The magnitude of interpatient variability in serum levels of palivizumab found in the current study are typical of other monoclonal antibodies that follow linear pharmacokinetics. Extensive pharmacokinetic modeling performed on observed serum palivizumab levels from 13 pediatric studies did not identify any factor other than body weight as a contributor to variability in palivizumab levels. Given the mean half-life of palivizumab of 20 d, with interpatient variability in the rate of decline, it is not surprising that serum levels decline during the weeks following dosing. RSV disease severity appeared to increase in proportion to the number of days since the subjects’ last palivizumab dose. This observation requires prospective validation studies. This finding also buttresses the premise that adequate palivizumab levels reduce RSV disease severity, rather than the severity of the disease somehow inducing a decrease in the palivizumab level. This conclusion is supported by reports of increased rates of RSVH associated with incomplete compliance and epidemiologic studies that demonstrated decreased incidence of severe RSV infection in children with higher IgG anti-fusion (F) protein antibody levels.

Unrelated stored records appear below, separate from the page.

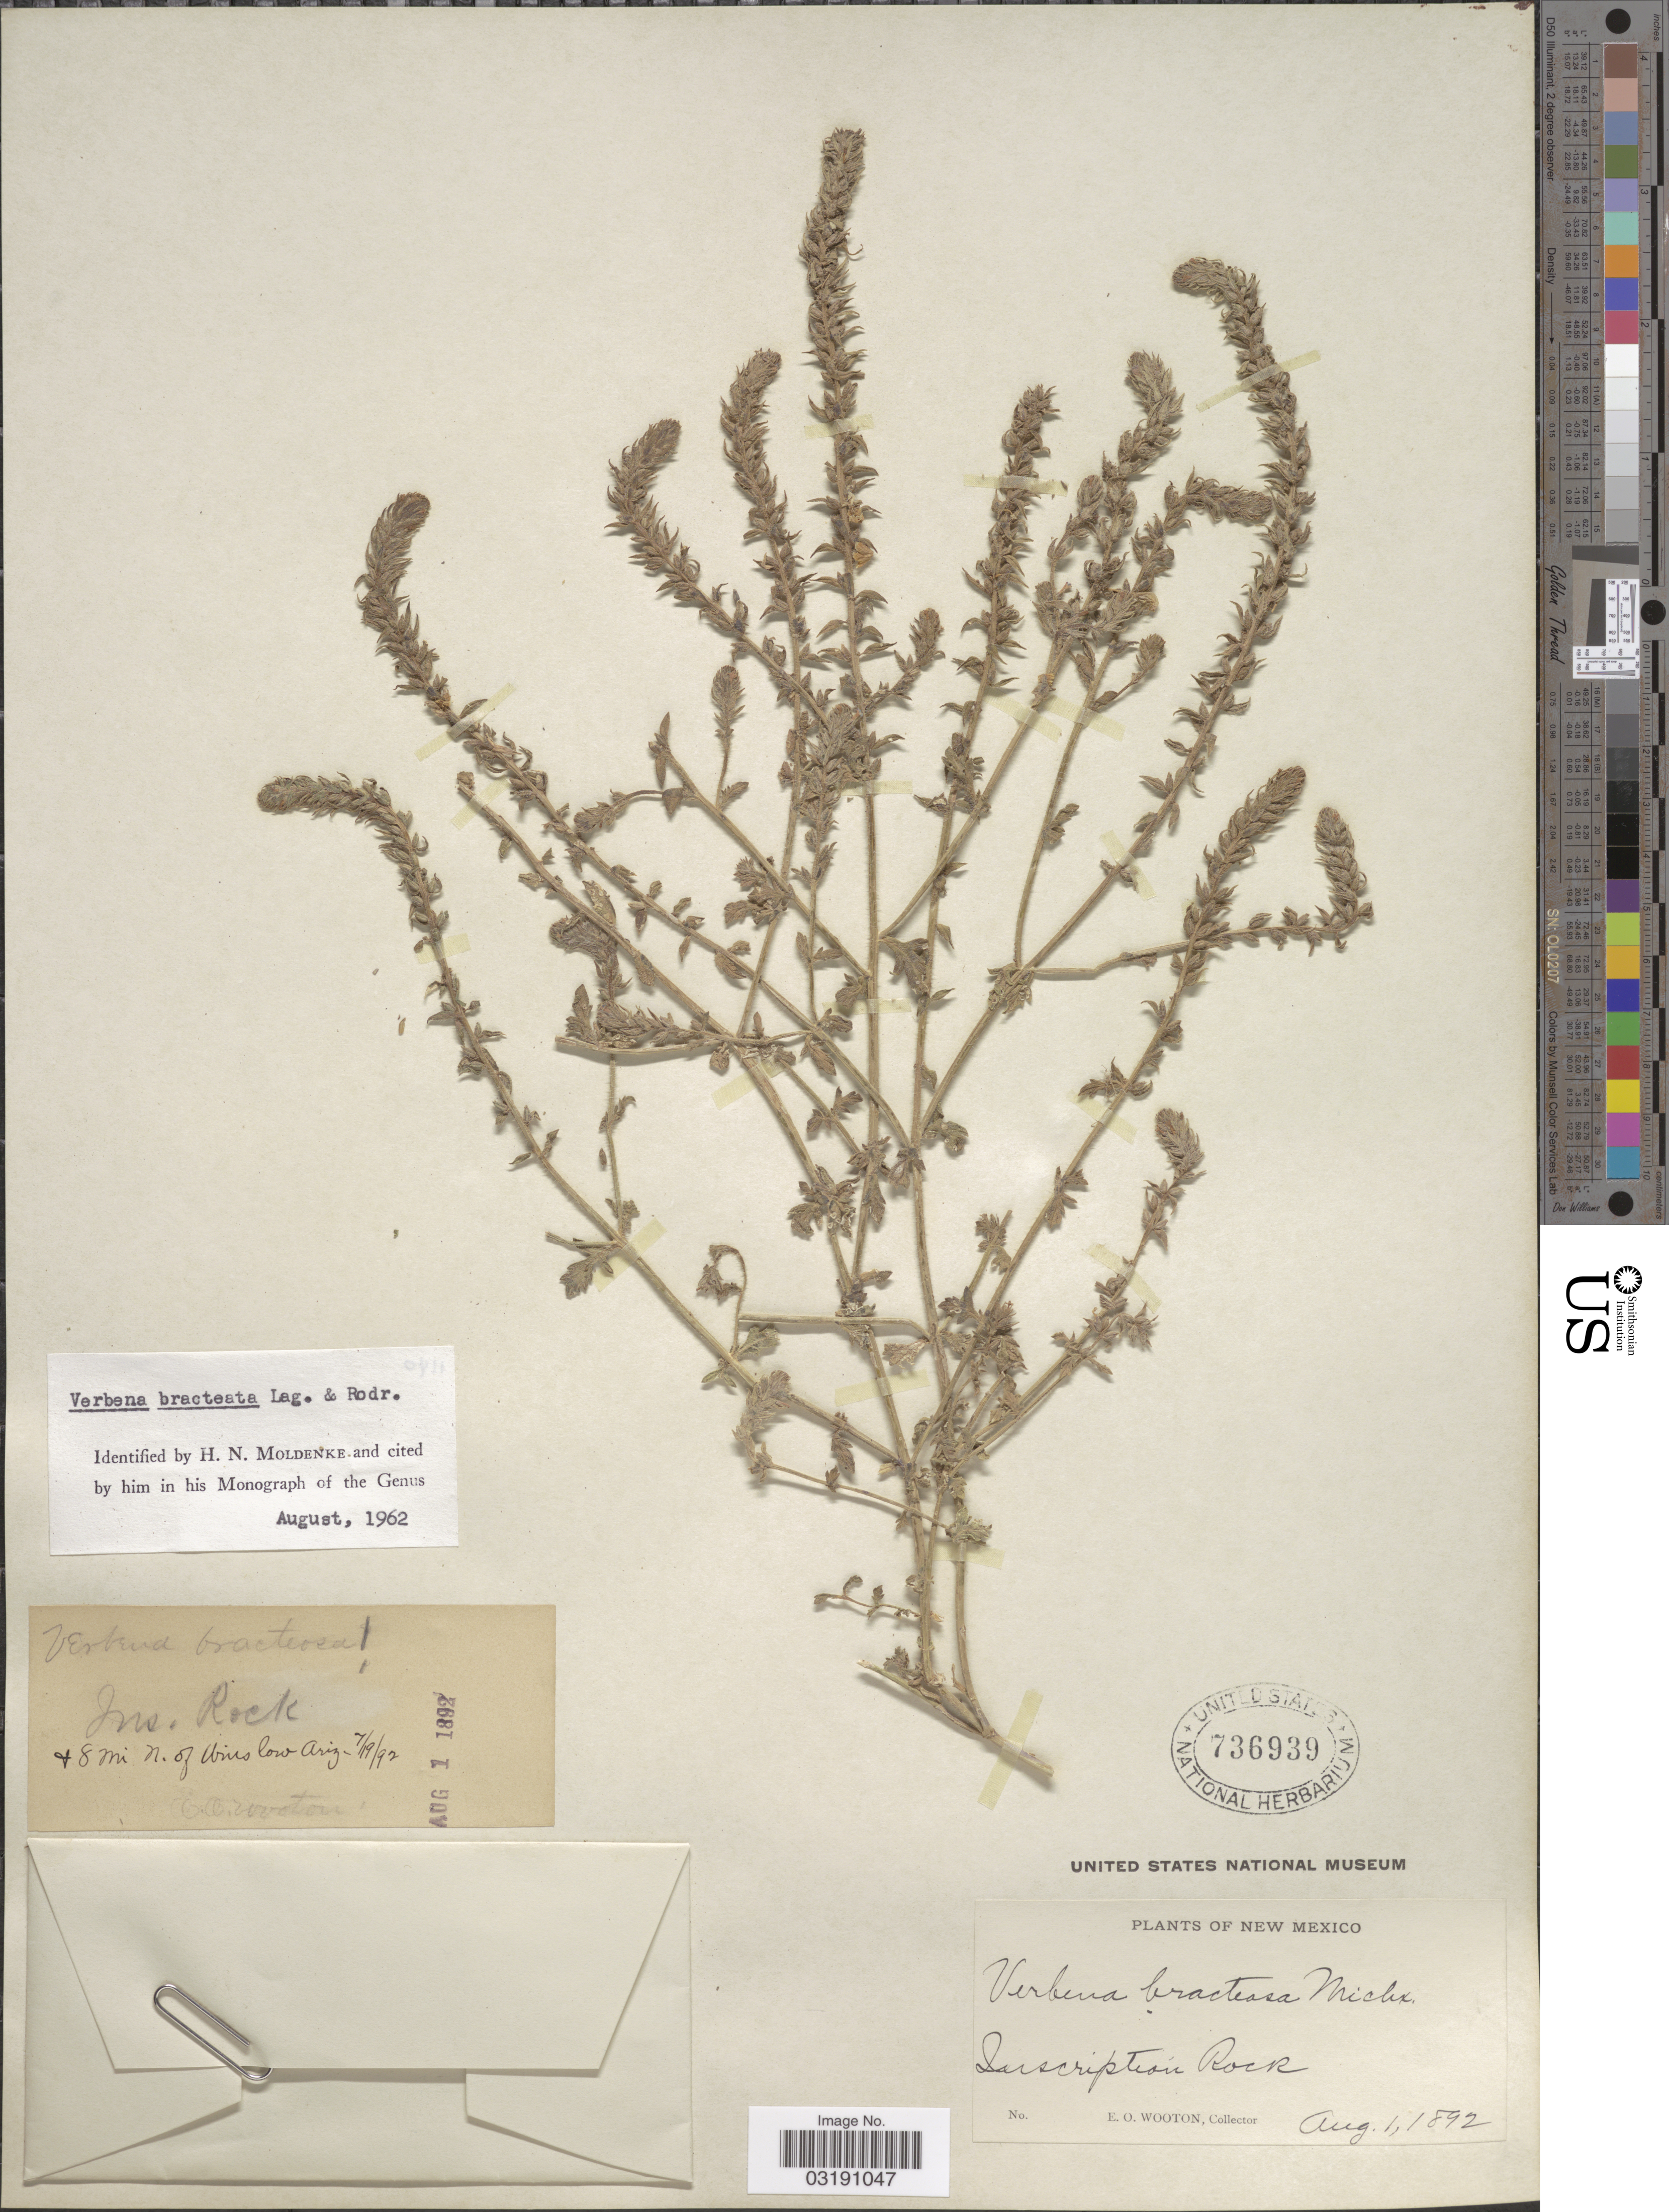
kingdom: Plantae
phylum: Tracheophyta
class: Magnoliopsida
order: Lamiales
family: Verbenaceae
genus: Verbena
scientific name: Verbena bracteata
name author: Cav. ex Lag. & Rodr.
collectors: E. O. Wooton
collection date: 1892-08-01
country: United States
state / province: New Mexico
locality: Inscription Rock.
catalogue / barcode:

The primary limitation of this retrospective analysis is the small sample of RSVH among palivizumab recipients. This is due, in part, to the efficacy of palivizumab in reducing RSVH. However, despite the small sample, the correlations observed were statistically significant. Palivizumab levels were not tested for all subjects with RSVH; however, the proportion of children not tested was low (12.5%) and these subjects’ clinical characteristics were similar to those of the 42 evaluable subjects. Palivizumab concentrations at the time of RSV infection were not available. However, given the half-life of palivizumab and the fact that levels were measured within 3 d of RSVH in 90% of the subjects, the measured concentrations were likely similar to those present at the time of RSV infection. Additionally, although multivariate analysis controlled for several potential covariates, it is possible that the association between palivizumab level and RSV-related PICU admission could be explained by an unknown confounder. Given the strength and biologic plausibility of the association observed, this appears unlikely. Although the analyzed data are from a study conducted in 1996–1997, PICU admission and other markers of disease severity are still relevant to current pediatric practice; even if PICU admission criteria have changed, the data set remains internally consistent and valid. While there are many factors that could influence why and for how long a child was admitted to the PICU (e.g., bed availability, hospital practice), such parameters were not collected in the IMpact-RSV study; furthermore, one would not expect these factors to be associated with palivizumab level. In addition, the broad range of countries and clinical practices that participated in the IMpact-RSV study reduces the likelihood that PICU admissions were a function of bed availability or other system factors. The results of this study suggest that serum palivizumab levels are a significant predictor of RSV disease severity and PICU admission, reinforcing the need for sustaining palivizumab levels through timely monthly dosing with the current approved regimen of 15 mg/kg.